“Solitude, ma mère, redites-moi ma vie !”

“Solitude, ma mère, redites-moi ma vie ! Voici

Le mur sans crucifix et la table et le livre

Fermé ! Si l’impossible attendu si longtemps

Frappait à la fenêtre, comme le rouge-gorge au coeur gelé,
Qui donc se lèverait ici pour lui ouvrir ? Appel

Du chasseur attardé dans les marais livides

Le dernier cri de la jeunesse faiblit et meurt la chute d’une seule feuille

Remplit d’effroi le coeur muet de la forêt.
Qu’es-tu donc, triste coeur ? une chambre assoupie

Où, les coudes sur le livre fermé, le fils prodigue

Écoute sonner la vieille mouche bleue de l’enfance ?

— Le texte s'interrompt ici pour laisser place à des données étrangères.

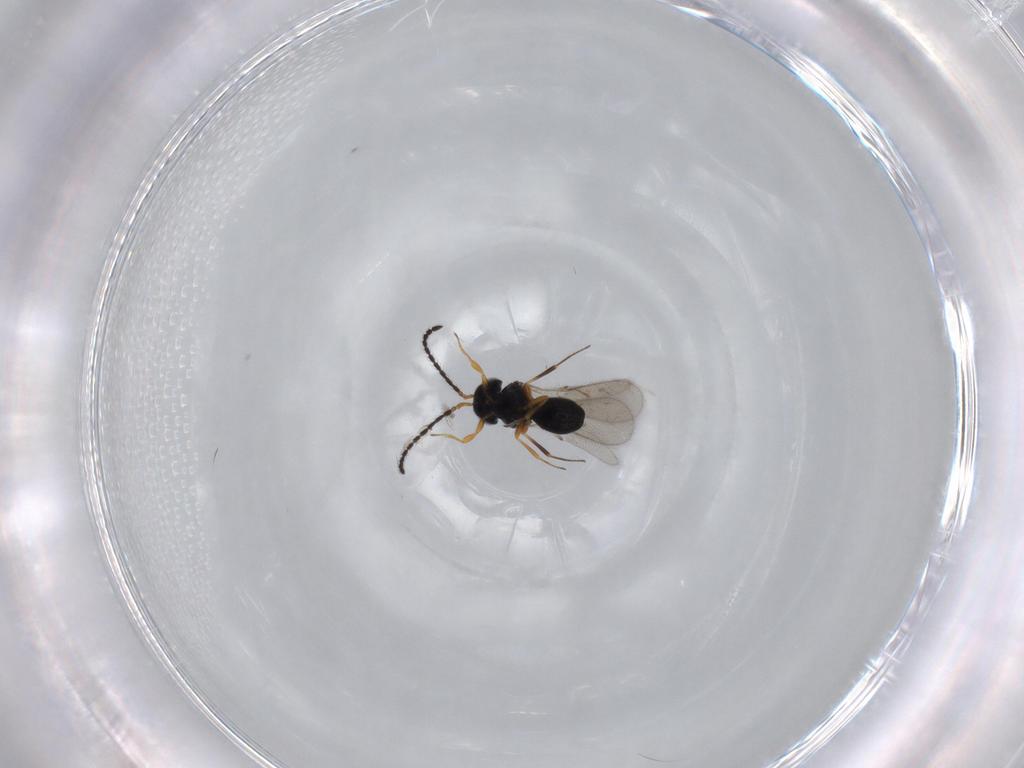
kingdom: Animalia
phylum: Arthropoda
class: Insecta
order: Hymenoptera
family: Scelionidae
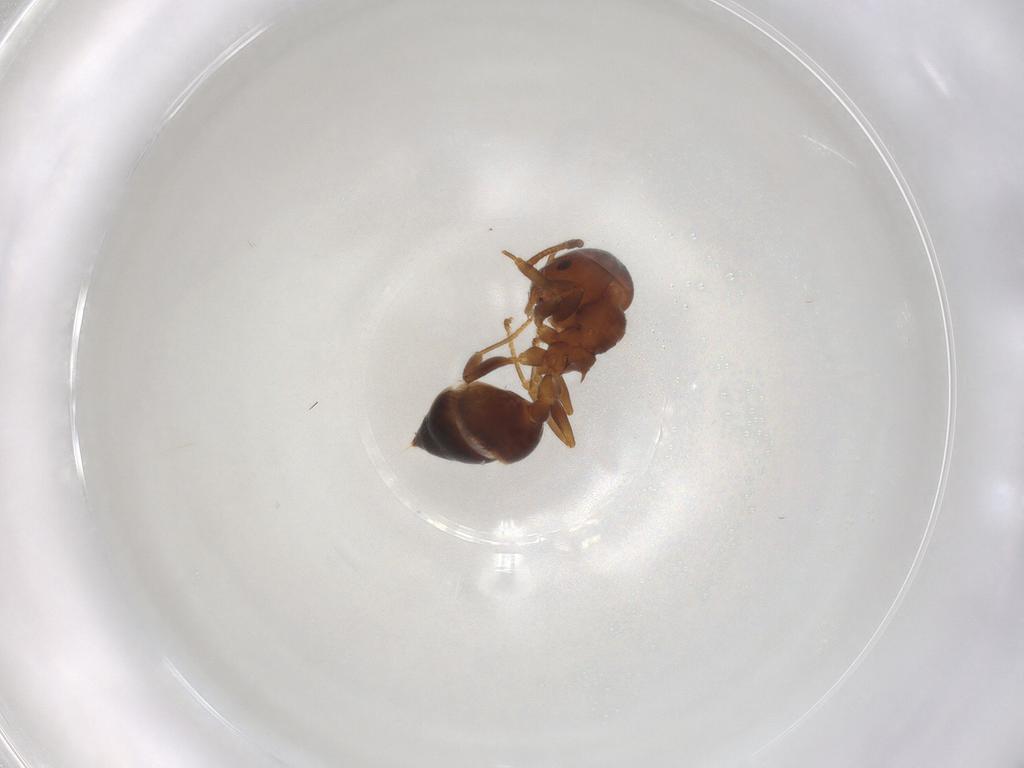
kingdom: Animalia
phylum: Arthropoda
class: Insecta
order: Hymenoptera
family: Formicidae
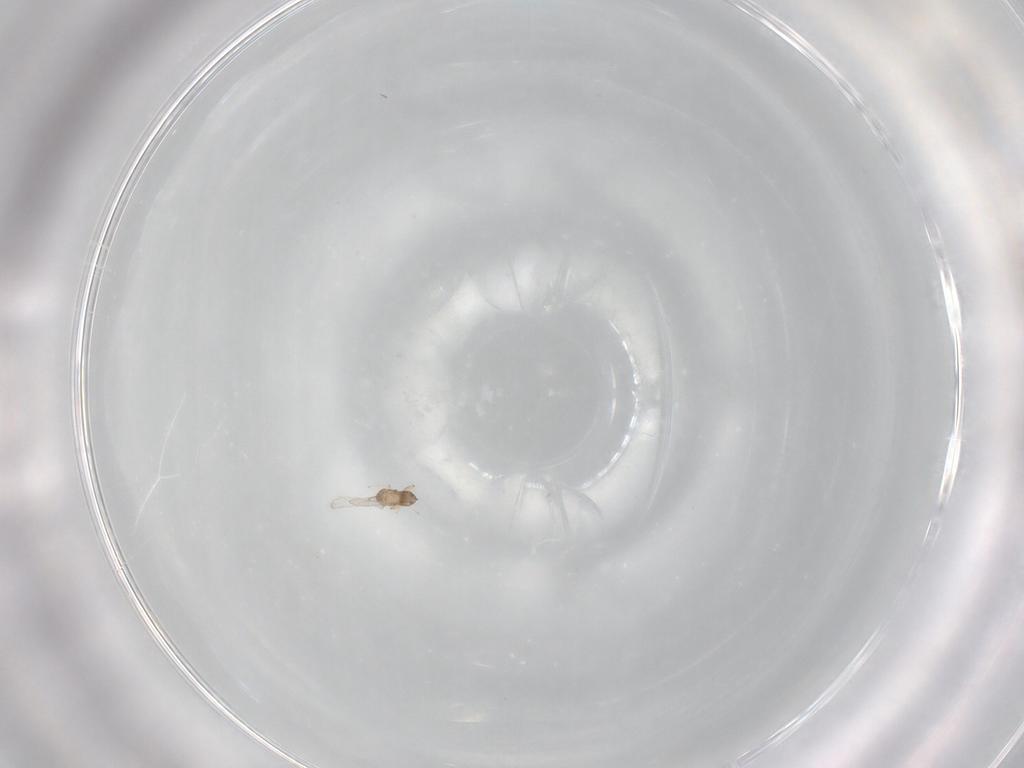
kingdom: Animalia
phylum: Arthropoda
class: Insecta
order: Hymenoptera
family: Trichogrammatidae
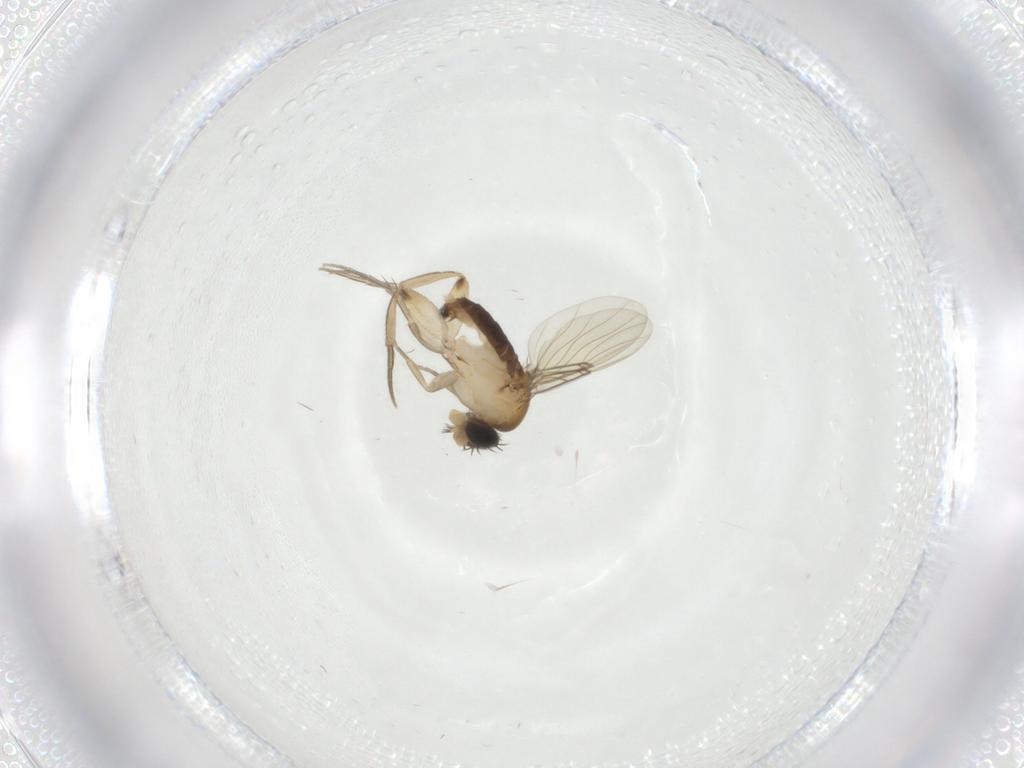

Ou un miroir qui se souvient ? ou un tombeau que le voleur a réveillé ?
Lointains heureux portés par le soupir du soir, nuages d’or,

Beaux navires chargés de manne par les anges ! est-ce vrai

Que tous, tous vous avez cessé de m’aimer, que jamais,

Jamais je ne vous verrai plus à travers le cristal
De l’enfance ? que vos couleurs, vos voix et mon amour,

Que tout cela fut moins que l’éclair de la guêpe

Dans le vent, que le son de la larme tombée sur le cercueil,

Un pur mensonge, un battement de mon coeur entendu en rêve ?
Seul devant les glaciers muets de la vieillesse ! seul

Avec l’écho d’un nom ! et la peur du jour et la peur de la nuit

Comme deux soeurs réconciliées dans le malheur

Debout sur le pont du sommeil se font signe, se font signe !
Et comme au fond du lac obscur la pauvre pierre

Des mains d’un bel enfant cruel jadis tombée :

Ainsi repose au plus triste du coeur,

Dans le limon dormant du souvenir, le lourd amour”.